— begin Excerpt provided —

Many have pointed their fingers towards the banks for not approving many of these loans. However, these strict loan approval guidelines are set in place to protect both the banks and you, the future homeowner.

While it may be disheartening to be denied a home loan, it also means that you are not taking on more debt than you are supposed to. This helps you avoid more systemic problems with your personal finance down the road.

But if you are confident that you are ready to take on the responsibility of being a homeowner, here are some factors that play an essential role in determining your loan eligibility.

4 Factors That Affect Housing Loan Eligibility

1. Loan-to-value (LTV) ratio

housing-loans-factors-affect-your-eligibility-loan-to-value-ratio

The LTV ratio is a risk assessment tool used to determine how much the bank is willing to finance on the homebuyer’s behalf. This ratio is based on the property value.

Since 2010, Bank Negara Malaysia has regulated the LTV ratio for residential properties. For homebuyers looking to purchase their first or second property, you can typically expect a maximum LTV ratio of 90% for your mortgage.

For property worth RM500,000, you could expect to borrow a maximum amount of RM450,000 or 90% of the property’s total value.

For the third property onwards, you can only borrow a maximum of 70% of the value of the property to minimise the risk of overleveraging. The only way for you to re-unlock the 90% LTV ratio again is for you to pay off the remaining debt from your previous loan fully.

However, homebuyers can gain a slight advantage over this ruling policy by not purchasing the property under a joint name account.

First-time homebuyers typically purchase a property under a joint account with their spouses. While there are several advantages of doing so, by opting for a joint loan account, you would be taking up two “quotas” instead of one.

If both spouses decide to purchase properties separately, they could potentially finance up to four properties under the 90% LTV ratio, provided that both spouses have decent income capabilities.

2. Debt-to-service ratio (DSR)

The DSR is simply a measurement of your available cash flow. This allows lenders to gauge how likely it is for you to pay off current debt obligations.

For example, both Mr Tan and Mr Lim earn a monthly gross income of RM6,000, and both of them would like to buy a new home. Mr Tan does not have any debt obligations, but Mr Lim is servicing a hire purchase loan of RM500 per month for a car that he recently bought.

From the bank’s perspective, Mr Tan is a much more attractive loan applicant compared to Mr Lim because he has a better ability to service his loan due to his lower debt obligation despite having the same exact income.

— end Excerpt provided —

## [Set tasks]
**1.** In the excerpt on housing loan eligibility, what is the maximum share of a property's value that can be borrowed for the third property onwards?
**2.** From the excerpt on housing loan eligibility, write out the passage starting with "The LTV ratio is" and going on through "property’s total value.", reproducing it word for word.

— begin Dataset content —

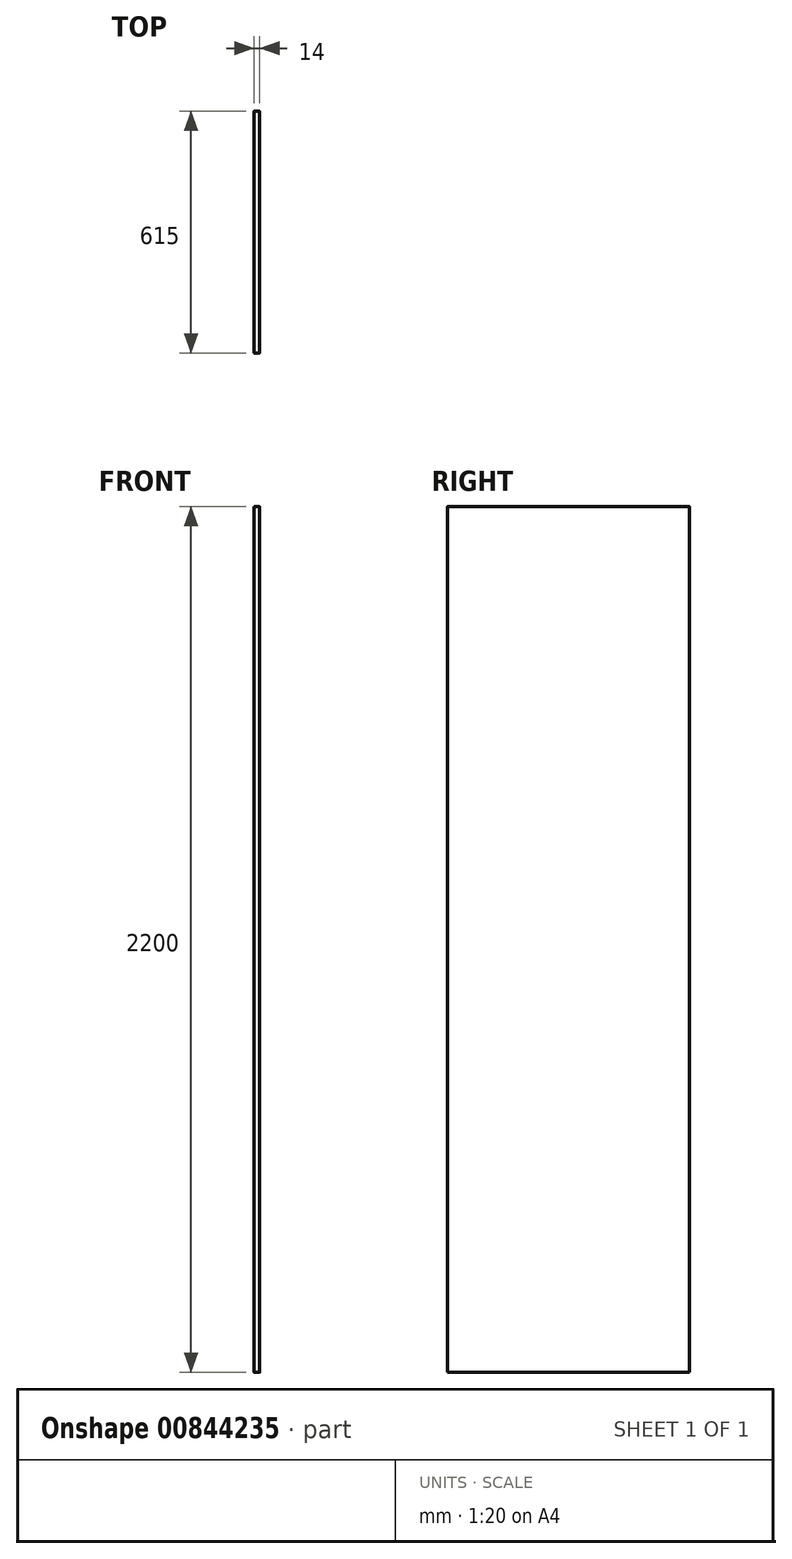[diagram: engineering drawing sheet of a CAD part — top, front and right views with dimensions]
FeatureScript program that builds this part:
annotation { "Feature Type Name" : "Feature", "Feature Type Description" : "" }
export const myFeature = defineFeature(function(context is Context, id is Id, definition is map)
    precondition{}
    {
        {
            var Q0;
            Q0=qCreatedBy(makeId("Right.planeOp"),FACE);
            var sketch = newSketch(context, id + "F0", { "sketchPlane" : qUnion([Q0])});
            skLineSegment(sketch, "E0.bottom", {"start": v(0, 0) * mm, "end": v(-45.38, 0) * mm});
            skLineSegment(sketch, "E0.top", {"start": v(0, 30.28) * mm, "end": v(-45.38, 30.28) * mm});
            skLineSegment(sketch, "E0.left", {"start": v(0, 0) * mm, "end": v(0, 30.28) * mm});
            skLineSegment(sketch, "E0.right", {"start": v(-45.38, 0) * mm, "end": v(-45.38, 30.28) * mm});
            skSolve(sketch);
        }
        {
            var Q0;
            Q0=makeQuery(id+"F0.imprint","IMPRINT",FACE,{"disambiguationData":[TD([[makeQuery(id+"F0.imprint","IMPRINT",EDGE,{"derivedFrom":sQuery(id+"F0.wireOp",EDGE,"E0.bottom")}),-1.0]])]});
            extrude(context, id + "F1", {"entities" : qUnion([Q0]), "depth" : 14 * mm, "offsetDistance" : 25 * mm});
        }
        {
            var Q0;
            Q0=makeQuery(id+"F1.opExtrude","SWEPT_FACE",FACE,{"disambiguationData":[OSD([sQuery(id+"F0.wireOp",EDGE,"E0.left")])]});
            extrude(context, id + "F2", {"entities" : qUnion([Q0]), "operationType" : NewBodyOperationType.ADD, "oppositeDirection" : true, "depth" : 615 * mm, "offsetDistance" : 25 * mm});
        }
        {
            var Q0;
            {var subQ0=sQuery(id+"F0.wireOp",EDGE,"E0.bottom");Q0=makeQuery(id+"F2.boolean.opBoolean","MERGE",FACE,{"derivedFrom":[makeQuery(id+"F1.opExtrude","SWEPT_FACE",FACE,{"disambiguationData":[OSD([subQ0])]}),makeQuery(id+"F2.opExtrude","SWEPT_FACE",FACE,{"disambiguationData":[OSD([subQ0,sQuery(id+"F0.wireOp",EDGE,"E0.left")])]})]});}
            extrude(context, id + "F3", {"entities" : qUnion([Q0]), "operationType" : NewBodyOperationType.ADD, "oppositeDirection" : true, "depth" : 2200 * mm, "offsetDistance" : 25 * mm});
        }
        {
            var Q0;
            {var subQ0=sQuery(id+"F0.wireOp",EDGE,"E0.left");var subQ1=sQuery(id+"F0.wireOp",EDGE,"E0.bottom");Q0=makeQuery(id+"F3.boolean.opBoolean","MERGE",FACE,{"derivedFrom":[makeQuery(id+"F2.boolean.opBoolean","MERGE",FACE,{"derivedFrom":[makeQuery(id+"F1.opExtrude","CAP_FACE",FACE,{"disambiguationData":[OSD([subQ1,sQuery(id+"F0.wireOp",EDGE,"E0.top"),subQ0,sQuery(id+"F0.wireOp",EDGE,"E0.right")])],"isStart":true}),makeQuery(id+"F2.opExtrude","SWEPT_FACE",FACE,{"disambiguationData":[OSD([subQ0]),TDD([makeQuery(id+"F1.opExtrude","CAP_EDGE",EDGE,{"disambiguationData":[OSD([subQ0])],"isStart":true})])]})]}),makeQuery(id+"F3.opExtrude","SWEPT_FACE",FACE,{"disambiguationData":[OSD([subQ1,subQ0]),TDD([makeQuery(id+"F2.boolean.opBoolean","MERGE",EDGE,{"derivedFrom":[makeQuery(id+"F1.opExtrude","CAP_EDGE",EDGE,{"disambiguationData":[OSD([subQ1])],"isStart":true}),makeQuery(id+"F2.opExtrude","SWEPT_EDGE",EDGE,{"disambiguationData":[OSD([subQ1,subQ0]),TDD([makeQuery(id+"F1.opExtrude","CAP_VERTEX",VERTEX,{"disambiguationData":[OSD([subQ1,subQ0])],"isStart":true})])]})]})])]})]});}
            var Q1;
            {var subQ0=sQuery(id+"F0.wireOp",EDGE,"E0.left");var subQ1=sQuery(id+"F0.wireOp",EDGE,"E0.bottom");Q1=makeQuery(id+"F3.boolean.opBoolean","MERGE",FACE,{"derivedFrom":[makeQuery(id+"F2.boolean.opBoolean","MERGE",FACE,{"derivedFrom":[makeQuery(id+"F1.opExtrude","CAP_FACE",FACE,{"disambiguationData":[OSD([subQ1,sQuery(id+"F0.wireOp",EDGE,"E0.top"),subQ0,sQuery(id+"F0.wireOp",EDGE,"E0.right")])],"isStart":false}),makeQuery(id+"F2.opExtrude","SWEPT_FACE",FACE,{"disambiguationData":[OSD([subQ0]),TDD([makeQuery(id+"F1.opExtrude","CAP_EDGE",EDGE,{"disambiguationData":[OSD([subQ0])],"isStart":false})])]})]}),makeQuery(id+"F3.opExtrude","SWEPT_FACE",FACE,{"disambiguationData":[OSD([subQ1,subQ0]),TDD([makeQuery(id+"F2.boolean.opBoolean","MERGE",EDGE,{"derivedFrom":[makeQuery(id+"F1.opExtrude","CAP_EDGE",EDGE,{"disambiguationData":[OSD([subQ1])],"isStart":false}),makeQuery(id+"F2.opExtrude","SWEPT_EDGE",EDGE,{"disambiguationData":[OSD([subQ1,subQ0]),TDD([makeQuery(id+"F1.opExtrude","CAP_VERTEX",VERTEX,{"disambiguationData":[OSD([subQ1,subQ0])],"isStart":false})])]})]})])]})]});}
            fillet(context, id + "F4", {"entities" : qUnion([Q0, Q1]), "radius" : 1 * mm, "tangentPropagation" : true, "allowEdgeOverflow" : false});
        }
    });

— end Dataset content —

## [Solutions to each task]
**1.** A maximum of 70% of the property's value.

**2.**
The LTV ratio is a risk assessment tool used to determine how much the bank is willing to finance on the homebuyer’s behalf. This ratio is based on the property value.

Since 2010, Bank Negara Malaysia has regulated the LTV ratio for residential properties. For homebuyers looking to purchase their first or second property, you can typically expect a maximum LTV ratio of 90% for your mortgage.

For property worth RM500,000, you could expect to borrow a maximum amount of RM450,000 or 90% of the property’s total value.